Activity: Search the records for "directory" and copy each line that holds it.

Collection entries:

○ ○ ○

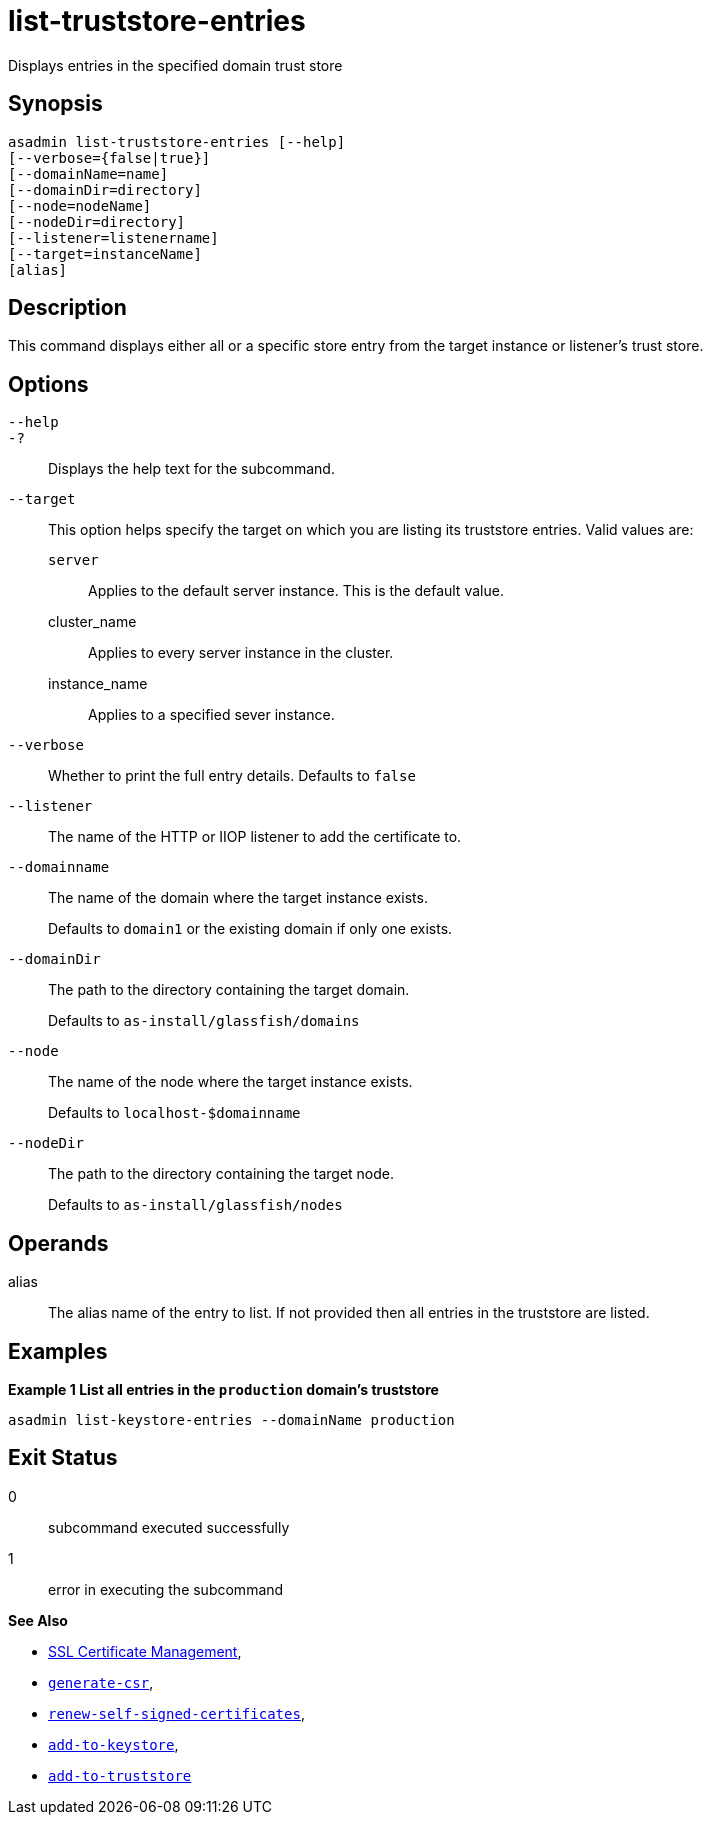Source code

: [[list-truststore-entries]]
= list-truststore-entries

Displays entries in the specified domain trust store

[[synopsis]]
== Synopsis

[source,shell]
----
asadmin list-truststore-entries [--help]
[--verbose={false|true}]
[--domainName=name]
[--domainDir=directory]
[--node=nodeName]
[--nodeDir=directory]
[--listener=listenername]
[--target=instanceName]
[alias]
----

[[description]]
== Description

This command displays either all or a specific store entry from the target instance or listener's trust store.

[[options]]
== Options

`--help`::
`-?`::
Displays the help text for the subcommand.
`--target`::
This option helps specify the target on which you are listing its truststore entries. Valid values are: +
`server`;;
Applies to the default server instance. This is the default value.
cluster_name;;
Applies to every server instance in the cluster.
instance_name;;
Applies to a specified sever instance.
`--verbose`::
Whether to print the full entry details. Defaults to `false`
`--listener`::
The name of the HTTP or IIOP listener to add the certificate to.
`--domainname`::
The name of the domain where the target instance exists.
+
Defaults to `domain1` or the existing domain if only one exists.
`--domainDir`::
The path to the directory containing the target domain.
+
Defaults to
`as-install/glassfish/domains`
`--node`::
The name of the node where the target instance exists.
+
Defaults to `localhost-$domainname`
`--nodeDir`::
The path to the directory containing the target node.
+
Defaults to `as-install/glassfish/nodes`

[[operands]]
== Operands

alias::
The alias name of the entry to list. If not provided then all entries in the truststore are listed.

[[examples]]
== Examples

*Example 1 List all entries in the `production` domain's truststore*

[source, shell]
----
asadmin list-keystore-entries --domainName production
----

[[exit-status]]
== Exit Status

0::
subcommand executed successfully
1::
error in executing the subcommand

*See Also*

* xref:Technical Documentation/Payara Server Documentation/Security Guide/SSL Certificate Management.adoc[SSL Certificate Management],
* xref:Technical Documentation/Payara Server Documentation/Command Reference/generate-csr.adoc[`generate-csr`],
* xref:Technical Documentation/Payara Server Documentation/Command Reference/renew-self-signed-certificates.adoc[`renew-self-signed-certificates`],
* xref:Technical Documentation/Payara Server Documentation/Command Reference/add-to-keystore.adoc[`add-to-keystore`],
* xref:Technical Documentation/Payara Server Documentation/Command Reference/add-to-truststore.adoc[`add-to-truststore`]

○ ○ ○

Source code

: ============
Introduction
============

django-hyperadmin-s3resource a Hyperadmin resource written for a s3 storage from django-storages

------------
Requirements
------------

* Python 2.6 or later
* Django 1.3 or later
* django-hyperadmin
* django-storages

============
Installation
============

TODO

○ ○ ○

Finished exercise:
[--domainDir=directory]
[--nodeDir=directory]
The path to the directory containing the target domain.
The path to the directory containing the target node.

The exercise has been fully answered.